The MyDario kit is fully reimbursed in the UK, Australia, Canada, Italy and the Netherlands, with partial insurance coverage in the U.S., where the kit sells for an average price of $59. The company also recently launched the product in Germany.
In a 2018 survey, Top Ten Reviews selected Dario has having the glucometer with the best data management app. The app is well designed and easy to navigate, Top Ten said, adding that it has animations that let you know it's reading your sample, and the display is only limited by the size of your smartphone's screen.
"This makes it far superior to other glucometers in terms of visibility - the numbers are big, and the screen is colorful but with enough contrast that it's not distracting," the product review site said.
According to an American Diabetes Association survey in 2013, an individual with diabetes plus complications can cost the health care system almost $21,000 a year.
"Studies have shown that Dario's 1% reduction in HbA1c (a three-month average of blood glucose levels) can yield substantial savings to insurers of $80-to-$100 per patient per month," Mr. Raphael suggests.
The Journal of mHealth named DarioHealth to its Global Digital Health 100 for 2017, which recognizes health technology companies that are demonstrating the greatest potential to change the way that health care is delivered.
Last month, the company agreed to run and track the blood glucose readings of participants in a pharmaceutical company's clinical study to obtain FDA clearance for a new drug to manage diabetes.
Mr. Raphael says the initial adoption of the company's blood glucose monitoring system in clinical study contract will not only broaden its revenue stream beyond the device and strip business, but will enable the company to continue developing new product and services.
"Our vision for the future includes more solutions that pick up where our monitoring system ends and assisting a pharmaceutical company in their clinical study will help us launch this," he contends.
The company initially began selling MyDario directly to consumers and then expanded its sales channels to pharmacies, and physician and employer groups in the U.S. "Our near-term growth strategy is to increase sales of products and services through additional B2B employer markets and health partners," Mr. Raphael says.
The company's current subscription services averages $25 a month and includes the device and three-month shipments of test strips, which is competitive with most insurers' co-pays.
"Service is becoming an increasing contributor to revenue," Mr. Raphael suggests, adding that by 2019, DarioHealth hopes to generate $35-to-$55 a month from the average user by offering a coaching platform to employers and insurers plus additional digital services as well as offering the open platform to clinicians.

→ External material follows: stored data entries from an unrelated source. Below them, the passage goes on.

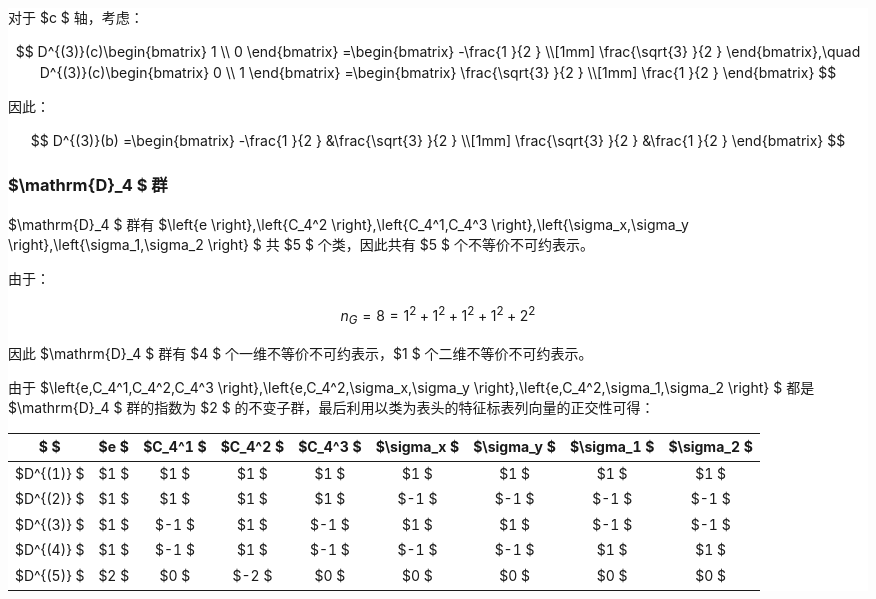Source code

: 对于 $c $ 轴，考虑：

$$
D^{(3)}(c)\begin{bmatrix}
1 \\
0
\end{bmatrix}
=\begin{bmatrix}
-\frac{1 }{2 } \\[1mm]
\frac{\sqrt{3} }{2 } 
\end{bmatrix},\quad
D^{(3)}(c)\begin{bmatrix}
0 \\
1
\end{bmatrix}
=\begin{bmatrix}
\frac{\sqrt{3} }{2 } \\[1mm]
\frac{1 }{2 } 
\end{bmatrix}
$$

因此：

$$
D^{(3)}(b)
=\begin{bmatrix}
-\frac{1 }{2 } &\frac{\sqrt{3} }{2 } \\[1mm]
\frac{\sqrt{3} }{2 } &\frac{1 }{2 } 
\end{bmatrix}
$$

### $\mathrm{D}_4 $ 群

$\mathrm{D}_4 $ 群有 $\left\{e \right\},\left\{C_4^2 \right\},\left\{C_4^1,C_4^3 \right\},\left\{\sigma_x,\sigma_y \right\},\left\{\sigma_1,\sigma_2 \right\} $ 共 $5 $ 个类，因此共有 $5 $ 个不等价不可约表示。

由于：

$$
n_G = 8 = 1^2 + 1^2 + 1^2 + 1^2 + 2^2
$$

因此 $\mathrm{D}_4 $ 群有 $4 $ 个一维不等价不可约表示，$1 $ 个二维不等价不可约表示。

由于 $\left\{e,C_4^1,C_4^2,C_4^3 \right\},\left\{e,C_4^2,\sigma_x,\sigma_y \right\},\left\{e,C_4^2,\sigma_1,\sigma_2 \right\} $ 都是 $\mathrm{D}_4 $ 群的指数为 $2 $ 的不变子群，最后利用以类为表头的特征标表列向量的正交性可得：

|$ $|$e $|$C_4^1 $|$C_4^2 $|$C_4^3 $|$\sigma_x $|$\sigma_y $|$\sigma_1 $|$\sigma_2 $|
|:---:|:---:|:---:|:---:|:---:|:---:|:---:|:---:|:---:|
|$D^{(1)} $|$1 $|$1 $|$1 $|$1 $|$1 $|$1 $|$1 $|$1 $|
|$D^{(2)} $|$1 $|$1 $|$1 $|$1 $|$-1 $|$-1 $|$-1 $|$-1 $|
|$D^{(3)} $|$1 $|$-1 $|$1 $|$-1 $|$1 $|$1 $|$-1 $|$-1 $|
|$D^{(4)} $|$1 $|$-1 $|$1 $|$-1 $|$-1 $|$-1 $|$1 $|$1 $|
|$D^{(5)} $|$2 $|$0 $|$-2 $|$0 $|$0 $|$0 $|$0 $|$0 $|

"We currently have access to 11% of the diabetes population globally and our growth strategy through 2019, is to expand our footprint in Europe," he says. Beyond that, DarioHealth hopes to support additional chronic conditions, such as heart disease, obesity, prediabetes and weight loss, to significantly expand its market opportunity.
Mr. Raphael says the company also plans to capitalize on a massive reservoir of data it collects for users each year. "We have developed Dario Intelligence to transform Big Data and build predictive models and artificial intelligence to meet the demands of intelligence-driven healthcare providers in the 21st century. This opens major opportunities in the area of chronic disease management for researchers and technology innovators, including management of electronic medical records, to harness the power of real-time and predictive-based health solutions."